A DEAL between Indonesian and Portuguese foreign ministers, brokered at the United Nations, may end two decades of repression on East Timor. Indonesia, the world's great crusader against colonialism for a half-century, is coming to grips with its own.

Under the agreement to be signed May 5, East Timor's people will decide by referendum if they want autonomy within Indonesia. If not, they will get independence.

Indonesia is a huge collection of islands that were colonies of the Netherlands. The small island of Timor was divided, however, with Portugal ruling the eastern half. Four centuries of cultural and religious differences had an effect. Its 800,000 people are different.

After Indonesia's independence was recognized in 1949, East Timor remained a colony until Portugal's revolution of 1974 set colonies on a path to independence. Indonesia invaded East Timor in 1975, annexing it the next year. With the exception of neighboring Australia, the world community did not recognize Indonesia's occupation.

For 23 years, East Timor rebels have fought off Indonesian colonialism. The 1996 Nobel Peace Prize went to two peaceful crusaders. But an army that ruled all Indonesia was not going to give up half a small island.

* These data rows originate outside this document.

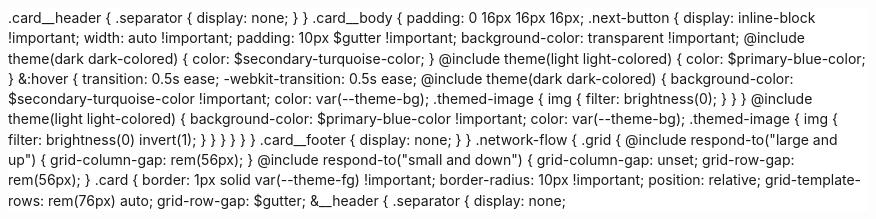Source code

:   .card__header {
    .separator {
      display: none;
    }
  }
  .card__body {
    padding: 0 16px 16px 16px;
    .next-button {
      display: inline-block !important;
      width: auto !important;
      padding: 10px $gutter !important;
      background-color: transparent !important;
      @include theme(dark dark-colored) {
        color: $secondary-turquoise-color;
      }
      @include theme(light light-colored) {
        color: $primary-blue-color;
      }
      &:hover {
        transition: 0.5s ease;
        -webkit-transition: 0.5s ease;
        @include theme(dark dark-colored) {
          background-color: $secondary-turquoise-color !important;
          color: var(--theme-bg);
          .themed-image {
            img {
              filter: brightness(0);
            }
          }
        }
        @include theme(light light-colored) {
          background-color: $primary-blue-color !important;
          color: var(--theme-bg);
          .themed-image {
            img {
              filter: brightness(0) invert(1);
            }
          }
        }
      }
    }
  }
  .card__footer {
    display: none;
  }
}
.network-flow {
  .grid {
    @include respond-to("large and up") {
      grid-column-gap: rem(56px);
    }
    @include respond-to("small and down") {
      grid-column-gap: unset;
      grid-row-gap: rem(56px);
    }
    .card {
      border: 1px solid var(--theme-fg) !important;
      border-radius: 10px !important;
      position: relative;
      grid-template-rows: rem(76px) auto;
      grid-row-gap: $gutter;
      &__header {
          .separator {
            display: none;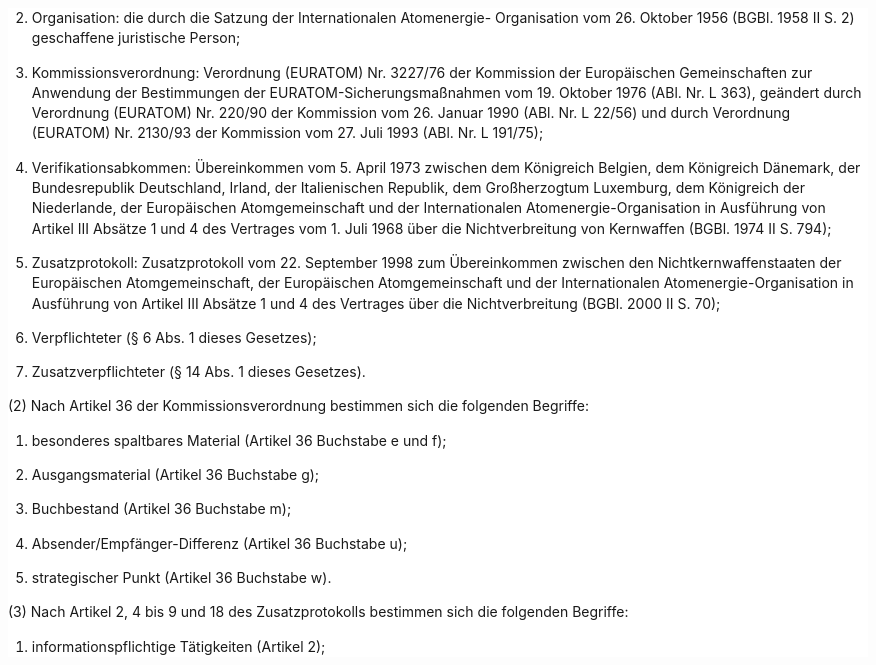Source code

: 
2.  Organisation: die durch die Satzung der Internationalen Atomenergie-
    Organisation vom 26. Oktober 1956 (BGBl. 1958 II S. 2) geschaffene
    juristische Person;


3.  Kommissionsverordnung: Verordnung (EURATOM) Nr. 3227/76 der Kommission
    der Europäischen Gemeinschaften zur Anwendung der Bestimmungen der
    EURATOM-Sicherungsmaßnahmen vom 19. Oktober 1976 (ABl. Nr. L 363),
    geändert durch Verordnung (EURATOM) Nr. 220/90 der Kommission vom 26.
    Januar 1990 (ABl. Nr. L 22/56) und durch Verordnung (EURATOM) Nr.
    2130/93 der Kommission vom 27. Juli 1993 (ABl. Nr. L 191/75);


4.  Verifikationsabkommen: Übereinkommen vom 5. April 1973 zwischen dem
    Königreich Belgien, dem Königreich Dänemark, der Bundesrepublik
    Deutschland, Irland, der Italienischen Republik, dem Großherzogtum
    Luxemburg, dem Königreich der Niederlande, der Europäischen
    Atomgemeinschaft und der Internationalen Atomenergie-Organisation in
    Ausführung von Artikel III Absätze 1 und 4 des Vertrages vom 1. Juli
    1968 über die Nichtverbreitung von Kernwaffen (BGBl. 1974 II S. 794);


5.  Zusatzprotokoll: Zusatzprotokoll vom 22. September 1998 zum
    Übereinkommen zwischen den Nichtkernwaffenstaaten der Europäischen
    Atomgemeinschaft, der Europäischen Atomgemeinschaft und der
    Internationalen Atomenergie-Organisation in Ausführung von Artikel III
    Absätze 1 und 4 des Vertrages über die Nichtverbreitung (BGBl. 2000 II
    S. 70);


6.  Verpflichteter (§ 6 Abs. 1 dieses Gesetzes);


7.  Zusatzverpflichteter (§ 14 Abs. 1 dieses Gesetzes).




(2) Nach Artikel 36 der Kommissionsverordnung bestimmen sich die
folgenden Begriffe:

1.  besonderes spaltbares Material (Artikel 36 Buchstabe e und f);


2.  Ausgangsmaterial (Artikel 36 Buchstabe g);


3.  Buchbestand (Artikel 36 Buchstabe m);


4.  Absender/Empfänger-Differenz (Artikel 36 Buchstabe u);


5.  strategischer Punkt (Artikel 36 Buchstabe w).




(3) Nach Artikel 2, 4 bis 9 und 18 des Zusatzprotokolls bestimmen sich
die folgenden Begriffe:

1.  informationspflichtige Tätigkeiten (Artikel 2);

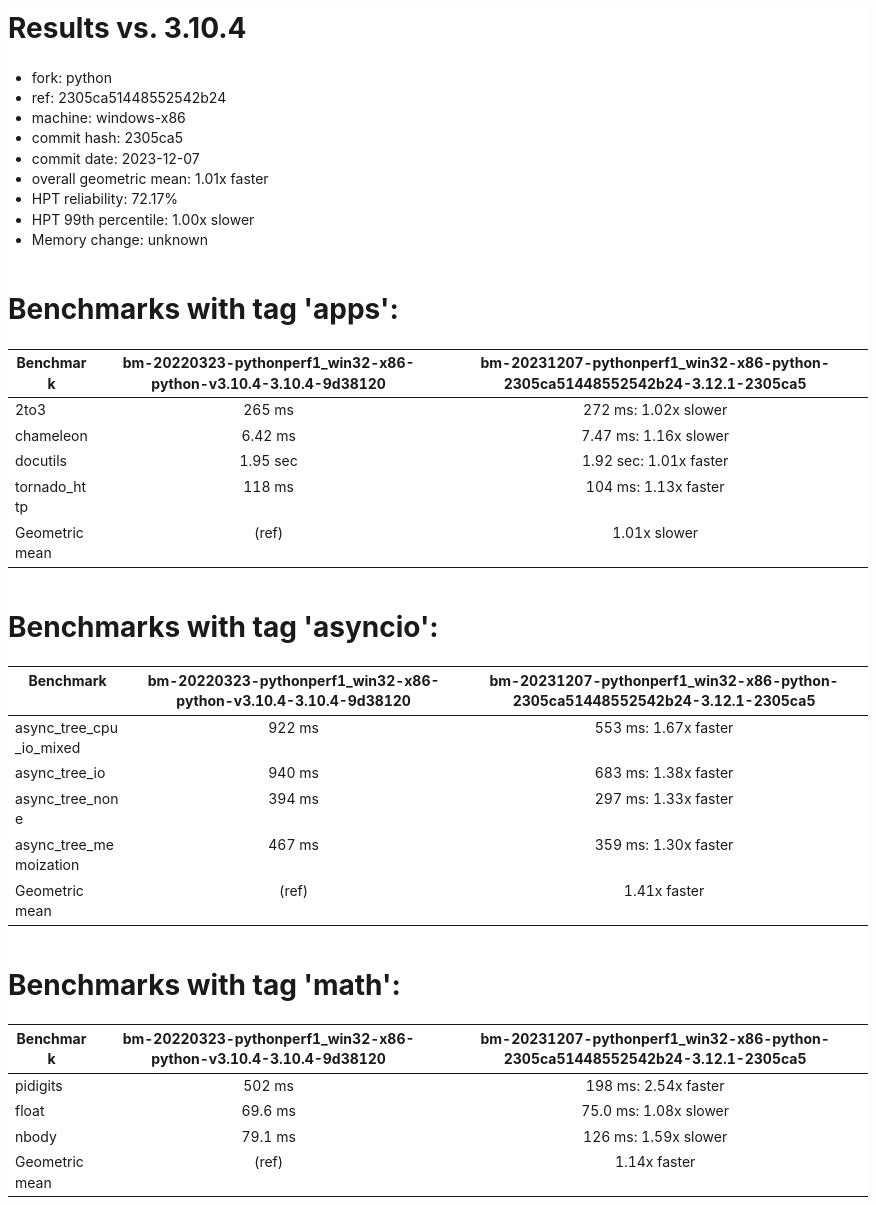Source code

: 
# Results vs. 3.10.4

- fork: python
- ref: 2305ca51448552542b24
- machine: windows-x86
- commit hash: 2305ca5
- commit date: 2023-12-07
- overall geometric mean: 1.01x faster
- HPT reliability: 72.17%
- HPT 99th percentile: 1.00x slower
- Memory change: unknown

Benchmarks with tag 'apps':
===========================

| Benchmark      | bm-20220323-pythonperf1_win32-x86-python-v3.10.4-3.10.4-9d38120 | bm-20231207-pythonperf1_win32-x86-python-2305ca51448552542b24-3.12.1-2305ca5 |
|----------------|:---------------------------------------------------------------:|:----------------------------------------------------------------------------:|
| 2to3           | 265 ms                                                          | 272 ms: 1.02x slower                                                         |
| chameleon      | 6.42 ms                                                         | 7.47 ms: 1.16x slower                                                        |
| docutils       | 1.95 sec                                                        | 1.92 sec: 1.01x faster                                                       |
| tornado_http   | 118 ms                                                          | 104 ms: 1.13x faster                                                         |
| Geometric mean | (ref)                                                           | 1.01x slower                                                                 |

Benchmarks with tag 'asyncio':
==============================

| Benchmark               | bm-20220323-pythonperf1_win32-x86-python-v3.10.4-3.10.4-9d38120 | bm-20231207-pythonperf1_win32-x86-python-2305ca51448552542b24-3.12.1-2305ca5 |
|-------------------------|:---------------------------------------------------------------:|:----------------------------------------------------------------------------:|
| async_tree_cpu_io_mixed | 922 ms                                                          | 553 ms: 1.67x faster                                                         |
| async_tree_io           | 940 ms                                                          | 683 ms: 1.38x faster                                                         |
| async_tree_none         | 394 ms                                                          | 297 ms: 1.33x faster                                                         |
| async_tree_memoization  | 467 ms                                                          | 359 ms: 1.30x faster                                                         |
| Geometric mean          | (ref)                                                           | 1.41x faster                                                                 |

Benchmarks with tag 'math':
===========================

| Benchmark      | bm-20220323-pythonperf1_win32-x86-python-v3.10.4-3.10.4-9d38120 | bm-20231207-pythonperf1_win32-x86-python-2305ca51448552542b24-3.12.1-2305ca5 |
|----------------|:---------------------------------------------------------------:|:----------------------------------------------------------------------------:|
| pidigits       | 502 ms                                                          | 198 ms: 2.54x faster                                                         |
| float          | 69.6 ms                                                         | 75.0 ms: 1.08x slower                                                        |
| nbody          | 79.1 ms                                                         | 126 ms: 1.59x slower                                                         |
| Geometric mean | (ref)                                                           | 1.14x faster                                                                 |
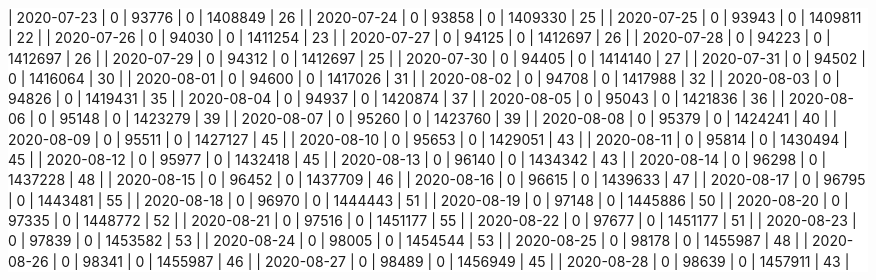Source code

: | 2020-07-23 | 0 | 93776 | 0 | 1408849 | 26 |
| 2020-07-24 | 0 | 93858 | 0 | 1409330 | 25 |
| 2020-07-25 | 0 | 93943 | 0 | 1409811 | 22 |
| 2020-07-26 | 0 | 94030 | 0 | 1411254 | 23 |
| 2020-07-27 | 0 | 94125 | 0 | 1412697 | 26 |
| 2020-07-28 | 0 | 94223 | 0 | 1412697 | 26 |
| 2020-07-29 | 0 | 94312 | 0 | 1412697 | 25 |
| 2020-07-30 | 0 | 94405 | 0 | 1414140 | 27 |
| 2020-07-31 | 0 | 94502 | 0 | 1416064 | 30 |
| 2020-08-01 | 0 | 94600 | 0 | 1417026 | 31 |
| 2020-08-02 | 0 | 94708 | 0 | 1417988 | 32 |
| 2020-08-03 | 0 | 94826 | 0 | 1419431 | 35 |
| 2020-08-04 | 0 | 94937 | 0 | 1420874 | 37 |
| 2020-08-05 | 0 | 95043 | 0 | 1421836 | 36 |
| 2020-08-06 | 0 | 95148 | 0 | 1423279 | 39 |
| 2020-08-07 | 0 | 95260 | 0 | 1423760 | 39 |
| 2020-08-08 | 0 | 95379 | 0 | 1424241 | 40 |
| 2020-08-09 | 0 | 95511 | 0 | 1427127 | 45 |
| 2020-08-10 | 0 | 95653 | 0 | 1429051 | 43 |
| 2020-08-11 | 0 | 95814 | 0 | 1430494 | 45 |
| 2020-08-12 | 0 | 95977 | 0 | 1432418 | 45 |
| 2020-08-13 | 0 | 96140 | 0 | 1434342 | 43 |
| 2020-08-14 | 0 | 96298 | 0 | 1437228 | 48 |
| 2020-08-15 | 0 | 96452 | 0 | 1437709 | 46 |
| 2020-08-16 | 0 | 96615 | 0 | 1439633 | 47 |
| 2020-08-17 | 0 | 96795 | 0 | 1443481 | 55 |
| 2020-08-18 | 0 | 96970 | 0 | 1444443 | 51 |
| 2020-08-19 | 0 | 97148 | 0 | 1445886 | 50 |
| 2020-08-20 | 0 | 97335 | 0 | 1448772 | 52 |
| 2020-08-21 | 0 | 97516 | 0 | 1451177 | 55 |
| 2020-08-22 | 0 | 97677 | 0 | 1451177 | 51 |
| 2020-08-23 | 0 | 97839 | 0 | 1453582 | 53 |
| 2020-08-24 | 0 | 98005 | 0 | 1454544 | 53 |
| 2020-08-25 | 0 | 98178 | 0 | 1455987 | 48 |
| 2020-08-26 | 0 | 98341 | 0 | 1455987 | 46 |
| 2020-08-27 | 0 | 98489 | 0 | 1456949 | 45 |
| 2020-08-28 | 0 | 98639 | 0 | 1457911 | 43 |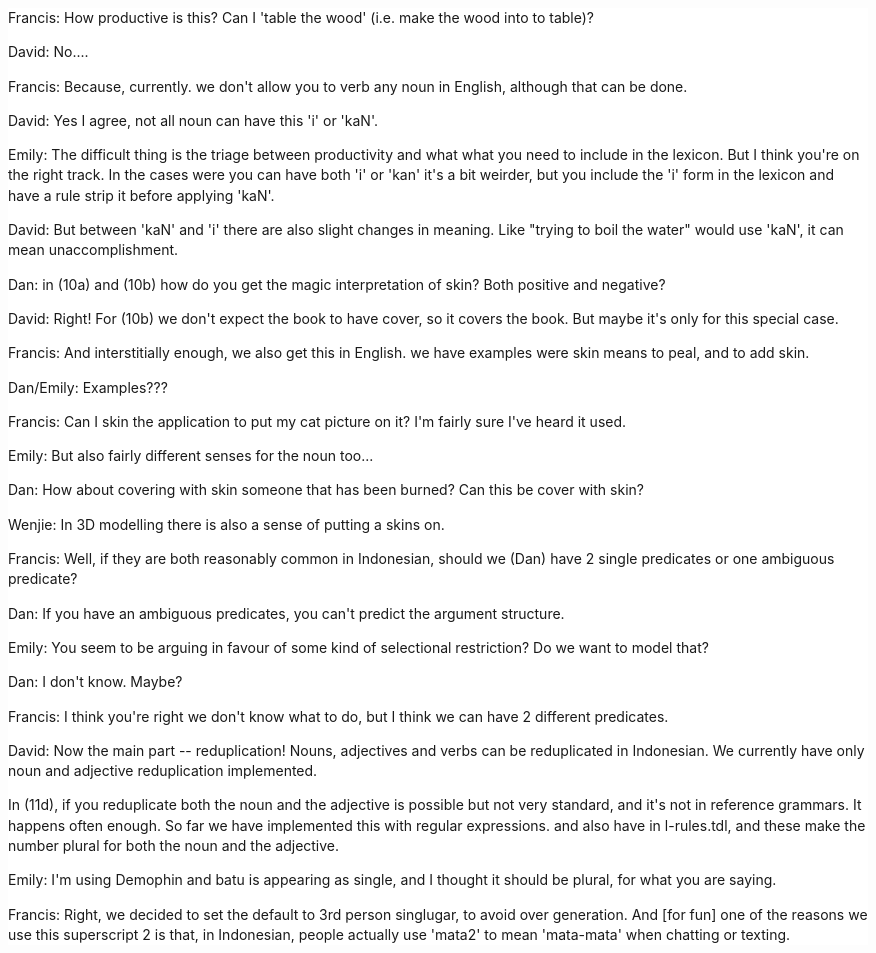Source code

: 
Francis: How productive is this? Can I 'table the wood' (i.e. make the
wood into to table)?

David: No....

Francis: Because, currently. we don't allow you to verb any noun in
English, although that can be done.

David: Yes I agree, not all noun can have this 'i' or 'kaN'.

Emily: The difficult thing is the triage between productivity and what
what you need to include in the lexicon. But I think you're on the right
track. In the cases were you can have both 'i' or 'kan' it's a bit
weirder, but you include the 'i' form in the lexicon and have a rule
strip it before applying 'kaN'.

David: But between 'kaN' and 'i' there are also slight changes in
meaning. Like "trying to boil the water" would use 'kaN', it can mean
unaccomplishment.

Dan: in (10a) and (10b) how do you get the magic interpretation of skin?
Both positive and negative?

David: Right! For (10b) we don't expect the book to have cover, so it
covers the book. But maybe it's only for this special case.

Francis: And interstitially enough, we also get this in English. we have
examples were skin means to peal, and to add skin.

Dan/Emily: Examples???

Francis: Can I skin the application to put my cat picture on it? I'm
fairly sure I've heard it used.

Emily: But also fairly different senses for the noun too...

Dan: How about covering with skin someone that has been burned? Can this
be cover with skin?

Wenjie: In 3D modelling there is also a sense of putting a skins on.

Francis: Well, if they are both reasonably common in Indonesian, should
we (Dan) have 2 single predicates or one ambiguous predicate?

Dan: If you have an ambiguous predicates, you can't predict the argument
structure.

Emily: You seem to be arguing in favour of some kind of selectional
restriction? Do we want to model that?

Dan: I don't know. Maybe?

Francis: I think you're right we don't know what to do, but I think we
can have 2 different predicates.

David: Now the main part -- reduplication! Nouns, adjectives and verbs
can be reduplicated in Indonesian. We currently have only noun and
adjective reduplication implemented.

In (11d), if you reduplicate both the noun and the adjective is possible
but not very standard, and it's not in reference grammars. It happens
often enough. So far we have implemented this with regular expressions.
and also have in l-rules.tdl, and these make the number plural for both
the noun and the adjective.

Emily: I'm using Demophin and batu is appearing as single, and I thought
it should be plural, for what you are saying.

Francis: Right, we decided to set the default to 3rd person singlugar,
to avoid over generation. And \[for fun\] one of the reasons we use this
superscript 2 is that, in Indonesian, people actually use 'mata2' to
mean 'mata-mata' when chatting or texting.

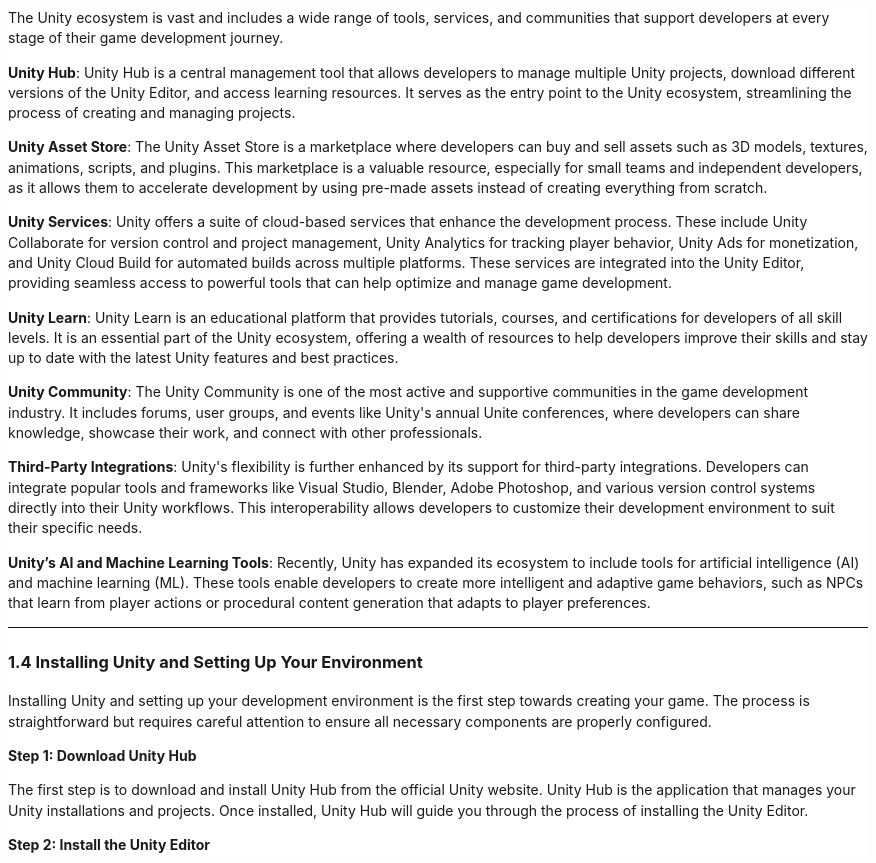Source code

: The Unity ecosystem is vast and includes a wide range of tools, services, and communities that support developers at every stage of their game development journey.

**Unity Hub**: Unity Hub is a central management tool that allows developers to manage multiple Unity projects, download different versions of the Unity Editor, and access learning resources. It serves as the entry point to the Unity ecosystem, streamlining the process of creating and managing projects.

**Unity Asset Store**: The Unity Asset Store is a marketplace where developers can buy and sell assets such as 3D models, textures, animations, scripts, and plugins. This marketplace is a valuable resource, especially for small teams and independent developers, as it allows them to accelerate development by using pre-made assets instead of creating everything from scratch.

**Unity Services**: Unity offers a suite of cloud-based services that enhance the development process. These include Unity Collaborate for version control and project management, Unity Analytics for tracking player behavior, Unity Ads for monetization, and Unity Cloud Build for automated builds across multiple platforms. These services are integrated into the Unity Editor, providing seamless access to powerful tools that can help optimize and manage game development.

**Unity Learn**: Unity Learn is an educational platform that provides tutorials, courses, and certifications for developers of all skill levels. It is an essential part of the Unity ecosystem, offering a wealth of resources to help developers improve their skills and stay up to date with the latest Unity features and best practices.

**Unity Community**: The Unity Community is one of the most active and supportive communities in the game development industry. It includes forums, user groups, and events like Unity's annual Unite conferences, where developers can share knowledge, showcase their work, and connect with other professionals.

**Third-Party Integrations**: Unity's flexibility is further enhanced by its support for third-party integrations. Developers can integrate popular tools and frameworks like Visual Studio, Blender, Adobe Photoshop, and various version control systems directly into their Unity workflows. This interoperability allows developers to customize their development environment to suit their specific needs.

**Unity’s AI and Machine Learning Tools**: Recently, Unity has expanded its ecosystem to include tools for artificial intelligence (AI) and machine learning (ML). These tools enable developers to create more intelligent and adaptive game behaviors, such as NPCs that learn from player actions or procedural content generation that adapts to player preferences.

---

### **1.4 Installing Unity and Setting Up Your Environment**

Installing Unity and setting up your development environment is the first step towards creating your game. The process is straightforward but requires careful attention to ensure all necessary components are properly configured.

**Step 1: Download Unity Hub**

The first step is to download and install Unity Hub from the official Unity website. Unity Hub is the application that manages your Unity installations and projects. Once installed, Unity Hub will guide you through the process of installing the Unity Editor.

**Step 2: Install the Unity Editor**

Since assuming Indonesia's presidency last May, B. J. Habibie has been attending to unfinished business before submitting to a parliamentary election June 7. With its other economic and political troubles, Indonesia can do without East Timor's anarchy.

All is not smooth, however. Since Mr. Habibie sought a settlement, pro-Jakarta militia members on East Timor have attacked opponents. Indonesian army complicity is known. Mr. Habibie must make the cease-fire genuine and the referendum honest, or Indonesia will not be free of East Timor.